Beispiel 1,2-Propandiol
Die Liganden des chiralen C2 sind: OH, CH2OH, CH3, H


rdiol.gif
Dieses Bild ist so orientiert, daß von C2 in Richtung des (niedrigwertigsten) Wasserstoffes gesehen wird. In dieser Verbindung sind die übrigen Liganden bei absteigender Wertigkeit im Uhrzeigersinn angeordnet. Diese Verbindung heißt daher (R)-1,2-Propandiol. Sie dreht polarisiertes Licht linksherum, also wird sie vollständig mit (R)-(-)-1,2-Propandiol bezeichnet.


sdiol.gif
Die Blickrichtung ist wieder von C2 in Richtung des (niedrigwertigsten) Wasserstoffes. In dieser Verbindung sind die übrigen Liganden bei absteigender Wertigkeit entgegen dem Uhrzeigersinn angeordnet. Die Verbindung heißt daher (S)-(+)-1,2-Propandiol.

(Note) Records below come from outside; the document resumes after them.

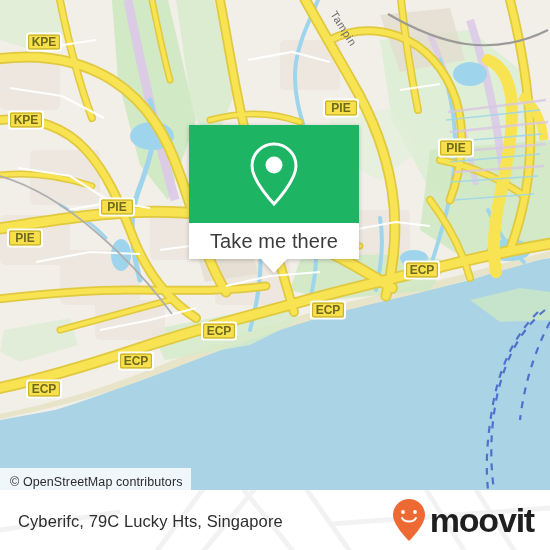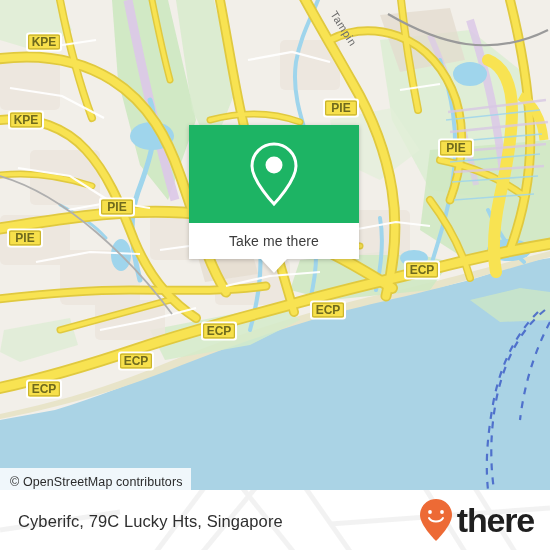--- a/index.html
+++ b/index.html
@@ -34,21 +34,21 @@
   .popup-head{
     background:#1db464;height:98px;width:170px;
     display:flex;align-items:center;justify-content:center;
   }
   .popup-body{
     background:#ffffff;width:170px;height:36px;
     display:flex;align-items:center;justify-content:center;
     position:relative;
   }
   .popup-label{
-    font-size:14px;color:#3c3c3c;letter-spacing:0.1px;
+    font-size:20px;color:#3c3c3c;letter-spacing:0.1px;
   }
   .popup-tail{
     position:absolute;left:50%;top:36px;transform:translateX(-50%);
     width:0;height:0;
     border-left:13px solid transparent;
     border-right:13px solid transparent;
     border-top:14px solid #ffffff;
   }
 
   
@@ -333,17 +333,17 @@
       </g>
     </svg>
     <div class="footer-addr">Cyberifc, 79C Lucky Hts, Singapore</div>
     <div class="brand">
       <svg width="34" height="44" viewBox="0 0 34 44">
         <path d="M17,1 C8.2,1 1,8.2 1,17 C1,27.5 17,43 17,43 C17,43 33,27.5 33,17 C33,8.2 25.8,1 17,1 Z" fill="#ED6A35"></path>
         <circle cx="11" cy="14" r="1.9" fill="#ffffff"></circle>
         <circle cx="23" cy="14" r="1.9" fill="#ffffff"></circle>
         <path d="M10,20 C12.5,24.5 21.5,24.5 24,20" stroke="#ffffff" stroke-width="2" fill="none" stroke-linecap="round"></path>
       </svg>
-      <span class="brand-word">there</span>
+      <span class="brand-word">moovit</span>
     </div>
   </div>
 
 </div>
 
 </body></html>

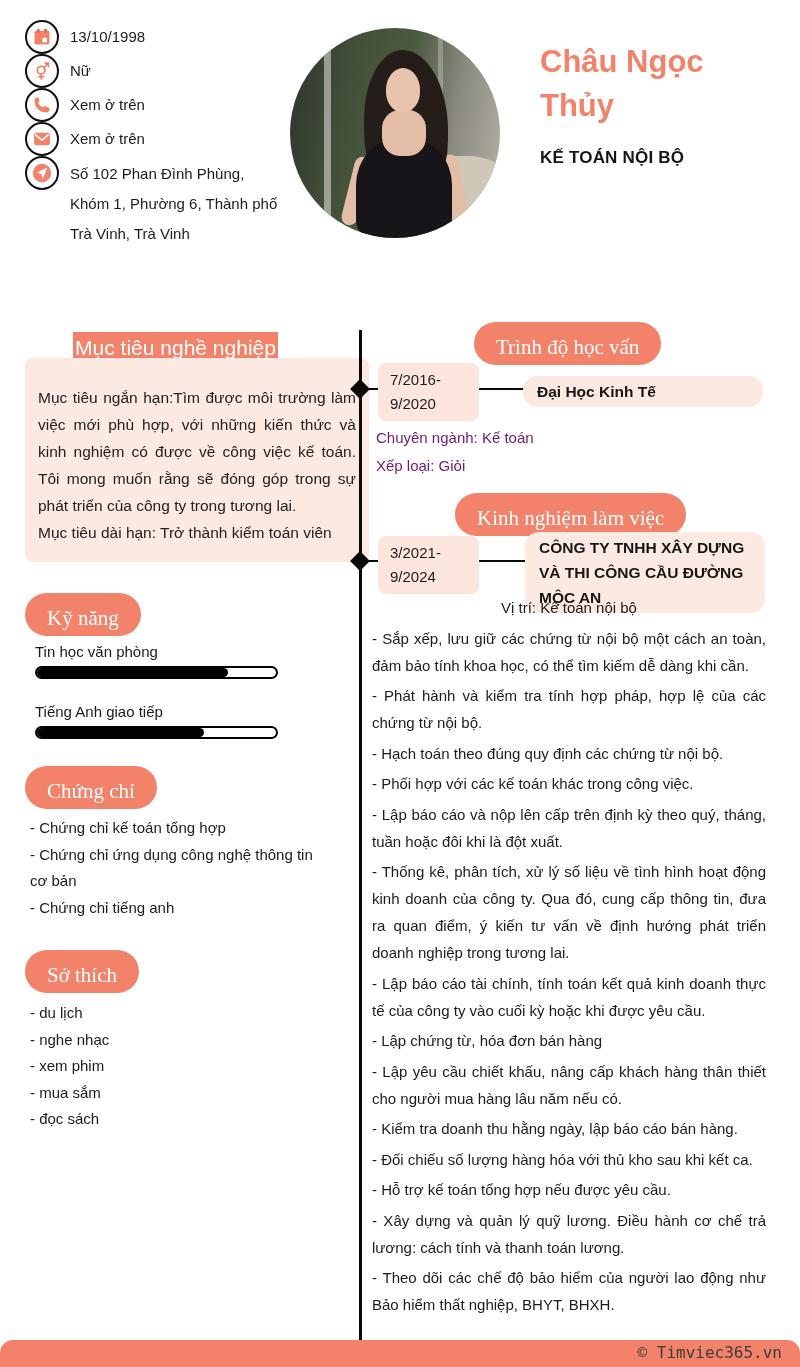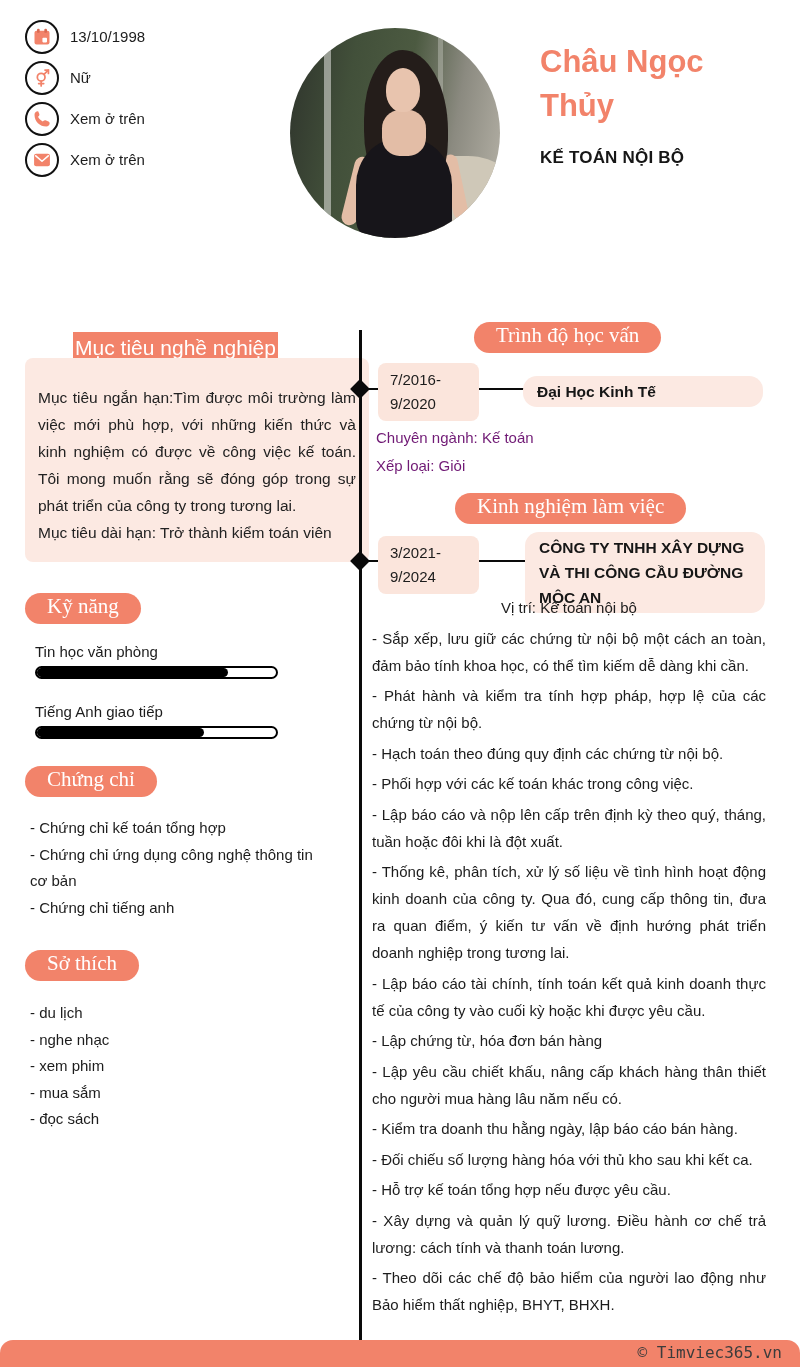--- a/index.html
+++ b/index.html
@@ -8,21 +8,21 @@
     --panel2:#FBE5DC;
     --ink:#111111;
     --text:#2b2b2b;
   }
   *{margin:0;padding:0;box-sizing:border-box;}
   html,body{background:#ffffff;}
   body{font-family:"Liberation Sans","DejaVu Sans",sans-serif;color:var(--text);}
   .page{position:relative;width:800px;height:1367px;background:#ffffff;overflow:hidden;margin:0 auto;}
 
   
-  .contact{position:absolute;left:25px;top:20px;display:flex;flex-direction:column;gap:7px;width:260px;}
+  .contact{position:absolute;left:25px;top:20px;display:flex;flex-direction:column;width:260px;}
   .c-row{display:flex;align-items:flex-start;}
   .c-icon{flex:0 0 34px;width:34px;height:34px;border:2.5px solid var(--ink);border-radius:50%;
           background:#fff;display:flex;align-items:center;justify-content:center;}
   .c-icon svg{width:20px;height:20px;display:block;}
   .c-text{margin-left:11px;font-size:15px;line-height:34px;color:#1c1c1c;}
   .c-text.multi{line-height:30px;padding-top:3px;}
 
   
   .photo{position:absolute;left:290px;top:28px;width:210px;height:210px;border-radius:50%;overflow:hidden;
          background:linear-gradient(100deg,#2e332c 0%,#42503a 28%,#4c5a41 52%,#8b8a80 74%,#b8b4a9 100%);}
@@ -35,21 +35,21 @@
   .ph-dress{position:absolute;left:66px;top:110px;width:96px;height:102px;background:#17151a;border-radius:46% 46% 20% 20%;}
   .ph-arm{position:absolute;left:58px;top:128px;width:16px;height:70px;background:#e3bda6;border-radius:8px;transform:rotate(14deg);}
   .ph-arm2{position:absolute;left:158px;top:126px;width:15px;height:66px;background:#e3bda6;border-radius:8px;transform:rotate(-12deg);}
 
   
   .name{position:absolute;left:540px;top:40px;width:245px;font-size:31px;font-weight:bold;color:var(--accent);line-height:1.42;}
   .job-title{position:absolute;left:540px;top:148px;width:245px;font-size:17px;font-weight:bold;color:#161616;letter-spacing:.2px;}
 
   
   .pill{position:absolute;background:var(--accent);color:#fff;font-family:"Liberation Serif","DejaVu Serif",serif;
-        font-size:21px;border-radius:999px;padding:1px 22px 5px;white-space:nowrap;}
+        font-size:21px;border-radius:999px;padding:13px 22px 5px;white-space:nowrap;}
   .rect-head{position:absolute;background:var(--accent);color:#fff;font-family:Liberation Sans, sans-serif;
         font-size:21px;padding:4px 0 4px;text-align:center;}
 
   
   .objective-box{position:absolute;left:25px;top:358px;width:344px;background:var(--panel);border-radius:8px;
                  padding:26px 13px 16px;}
   .objective-box p{font-size:15.5px;line-height:27px;text-align:justify;color:#222;}
   .obj-head{left:73px;top:332px;width:205px;}
 
   
@@ -120,20 +120,29 @@
       <span class="c-text">Xem ở trên</span>
     </div>
     <div class="c-row">
       <span class="c-icon">
         <svg viewBox="0 0 24 24">
             <rect x="2.5" y="4.5" width="19" height="15" rx="2.5" fill="#F2836A"></rect>
             <polyline points="4.5,7 12,13.5 19.5,7" fill="none" stroke="#ffffff" stroke-width="1.9" stroke-linecap="round" stroke-linejoin="round"></polyline>
           </svg>
       </span>
       <span class="c-text">Xem ở trên</span>
+    </div>
+    <div class="c-row">
+      <span class="c-icon">
+        <svg viewBox="0 0 24 24">
+            <circle cx="12" cy="12" r="11" fill="#F2836A"></circle>
+            <polygon points="5.8,11.4 18.6,5.4 13,19 11.3,13.3" fill="#ffffff"></polygon>
+          </svg>
+      </span>
+      <span class="c-text multi">Số 102 Phan Đình Phùng, Khóm 1, Phường 6, Thành phố Trà Vinh, Trà Vinh</span>
     </div>
   </div>
 
   <div class="photo">
     <div class="ph-strip"></div>
     <div class="ph-strip2"></div>
     <div class="ph-chair"></div>
     <div class="ph-arm"></div>
     <div class="ph-arm2"></div>
     <div class="ph-hair"></div>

Schreibweise als Strichbild
Zur Einsparung von Druckkosten werden Kohlenwasserstoffketten häufig als Stichbilder dargestellt. Besonders in der Zuckerchemie wird dabei die Fischer-Projektion verwendet. Hierbei wird die Kohlenstoffkette senkrecht angeordnet, wobei das Kohlenstoffatom mit der höchsten Oxidationsstufe nach oben orientiert wird (bei Zuckern das Aldehyd-C = C1). Alle Kohlenstoffatome werden in der Kette so gedreht, daß die senkrechten Bindungen nach hinten zeigen und die waagerechten nach vorne. Die 1,2-Propandiole sehen dann so aus:

    H     
    |     
H - C - OH
    |     
H - C - OH
    |     
H - C - H 
    |     
    H     
     H     
     |     
 H - C - OH
     |     
OH - C - H 
     |     
 H - C - H 
     |     
     H     
(R)-1,2-Propandiol(S)-1,2-Propandiol


Eine ältere Nomenklatur zur Bezeichnung chiraler Kohlenwasserstoffe leitet sich von der Fischer-Projektion ab. Hier wird die Ausrichtung auf dem Papier als Bezug genommen: In der (R)-Form des Propandiol oben steht die OH-Gruppe rechts, das Molekül wird mit D (= rechtsstehend) bezeichnet. Die (S)-Form wird entsprechend als L (= linksstehend) bezeichnet. Da hier die Reihenfolge der Kohlenstoffatome auf dem Papier gilt und nicht die Wertigkeit der Liganden, sind beide Bezeichnungen für dasselbe Molekül unabhängig voneinander und nicht unmittelbar ineinander überführbar.